I've got four MySQL tables:
users (id, name)
polls (id, text)
options (id, poll_id, text)
responses (id, poll_id, option_id, user_id)
Given a particular poll and a particular option, I'd like to generate a table that shows which options from other polls are most strongly correlated.

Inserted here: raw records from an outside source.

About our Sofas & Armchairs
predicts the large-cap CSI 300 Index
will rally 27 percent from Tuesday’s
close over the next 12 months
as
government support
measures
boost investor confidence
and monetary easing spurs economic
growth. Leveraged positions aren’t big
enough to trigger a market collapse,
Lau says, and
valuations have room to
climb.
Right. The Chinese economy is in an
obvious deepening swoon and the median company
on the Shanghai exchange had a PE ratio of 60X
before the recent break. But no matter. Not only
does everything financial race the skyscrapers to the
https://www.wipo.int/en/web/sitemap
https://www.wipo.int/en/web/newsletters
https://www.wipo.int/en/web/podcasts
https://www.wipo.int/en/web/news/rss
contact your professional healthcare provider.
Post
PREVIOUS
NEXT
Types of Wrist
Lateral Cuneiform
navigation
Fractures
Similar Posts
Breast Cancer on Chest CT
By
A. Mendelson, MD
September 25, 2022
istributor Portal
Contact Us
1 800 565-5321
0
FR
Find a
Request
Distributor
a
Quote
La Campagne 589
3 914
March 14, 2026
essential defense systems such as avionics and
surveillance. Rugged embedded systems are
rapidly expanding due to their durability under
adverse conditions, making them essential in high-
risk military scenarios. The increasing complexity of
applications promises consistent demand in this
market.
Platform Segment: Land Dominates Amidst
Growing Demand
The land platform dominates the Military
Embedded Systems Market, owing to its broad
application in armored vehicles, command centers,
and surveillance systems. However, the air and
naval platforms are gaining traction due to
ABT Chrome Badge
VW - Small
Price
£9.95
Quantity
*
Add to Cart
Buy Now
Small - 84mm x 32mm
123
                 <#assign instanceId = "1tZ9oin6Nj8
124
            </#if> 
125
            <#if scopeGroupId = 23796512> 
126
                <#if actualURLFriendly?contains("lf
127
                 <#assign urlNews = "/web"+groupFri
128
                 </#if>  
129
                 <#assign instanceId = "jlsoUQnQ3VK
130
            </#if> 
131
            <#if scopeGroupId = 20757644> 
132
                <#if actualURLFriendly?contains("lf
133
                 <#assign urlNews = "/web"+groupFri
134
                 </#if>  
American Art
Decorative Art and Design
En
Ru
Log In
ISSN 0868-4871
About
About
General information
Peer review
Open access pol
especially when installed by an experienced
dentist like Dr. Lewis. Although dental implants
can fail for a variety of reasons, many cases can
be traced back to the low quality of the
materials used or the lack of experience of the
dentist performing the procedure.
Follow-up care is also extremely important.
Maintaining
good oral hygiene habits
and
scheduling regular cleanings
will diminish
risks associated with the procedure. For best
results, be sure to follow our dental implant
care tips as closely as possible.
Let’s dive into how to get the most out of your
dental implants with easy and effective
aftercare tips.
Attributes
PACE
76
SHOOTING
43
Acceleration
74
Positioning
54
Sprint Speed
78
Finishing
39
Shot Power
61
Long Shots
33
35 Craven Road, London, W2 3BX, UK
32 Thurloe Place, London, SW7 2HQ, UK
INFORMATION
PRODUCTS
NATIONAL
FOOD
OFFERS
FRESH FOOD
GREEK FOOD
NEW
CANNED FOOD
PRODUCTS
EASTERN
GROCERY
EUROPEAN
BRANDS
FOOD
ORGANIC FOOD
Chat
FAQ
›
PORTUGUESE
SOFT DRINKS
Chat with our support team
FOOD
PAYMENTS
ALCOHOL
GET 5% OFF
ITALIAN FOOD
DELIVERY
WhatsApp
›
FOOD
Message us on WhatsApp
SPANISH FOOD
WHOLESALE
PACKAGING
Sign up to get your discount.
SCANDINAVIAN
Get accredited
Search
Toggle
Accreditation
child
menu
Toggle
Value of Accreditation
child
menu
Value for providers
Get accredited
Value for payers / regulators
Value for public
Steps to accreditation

Suppose this is our data set:
TABLE users: +------+-------+ | id | name | +------+-------+ | 1 | Abe | | 2 | Bob | | 3 | Che | | 4 | Den | +------+-------+ TABLE polls: +------+-----------------------+ | id | text | +------+-----------------------+ | 1 | Do you like apples? | | 2 | What is your gender? | | 3 | What is your height? | | 4 | Do you like polls? | +------+-----------------------+ TABLE options: +------+----------+---------+ | id | poll_id | text | +------+----------+---------+ | 1 | 1 | Yes | | 2 | 1 | No | | 3 | 2 | Male | | 4 | 2 | Female | | 5 | 3 | Short | | 6 | 3 | Tall | | 7 | 4 | Yes | | 8 | 4 | No | +------+----------+---------+ TABLE responses: +------+----------+------------+----------+ | id | poll_id | option_id | user_id | +------+----------+------------+----------+ | 1 | 1 | 1 | 1 | | 2 | 1 | 2 | 2 | | 3 | 1 | 2 | 3 | | 4 | 1 | 2 | 4 | | 5 | 2 | 3 | 1 | | 6 | 2 | 3 | 2 | | 7 | 2 | 3 | 3 | | 8 | 2 | 4 | 4 | | 9 | 3 | 5 | 1 | | 10 | 3 | 6 | 2 | | 10 | 3 | 5 | 3 | | 10 | 3 | 6 | 4 | | 10 | 4 | 7 | 1 | | 10 | 4 | 7 | 2 | | 10 | 4 | 7 | 3 | | 10 | 4 | 7 | 4 | +------+----------+------------+----------+
Given the poll ID 1 and the option ID 2, the generated table should be something like this:
+----------+------------+-----------------------+ | poll_id | option_id | percent_correlated | +----------+------------+-----------------------+ | 4 | 7 | 100 | | 2 | 3 | 66.66 | | 3 | 6 | 66.66 | | 2 | 4 | 33.33 | | 3 | 5 | 33.33 | | 4 | 8 | 0 | +----------+------------+-----------------------+
So basically, we're identifying all of the users who responded to poll ID 1 and selected option ID 2, and we're looking through all the other polls to see what percentage of them also selected each other option.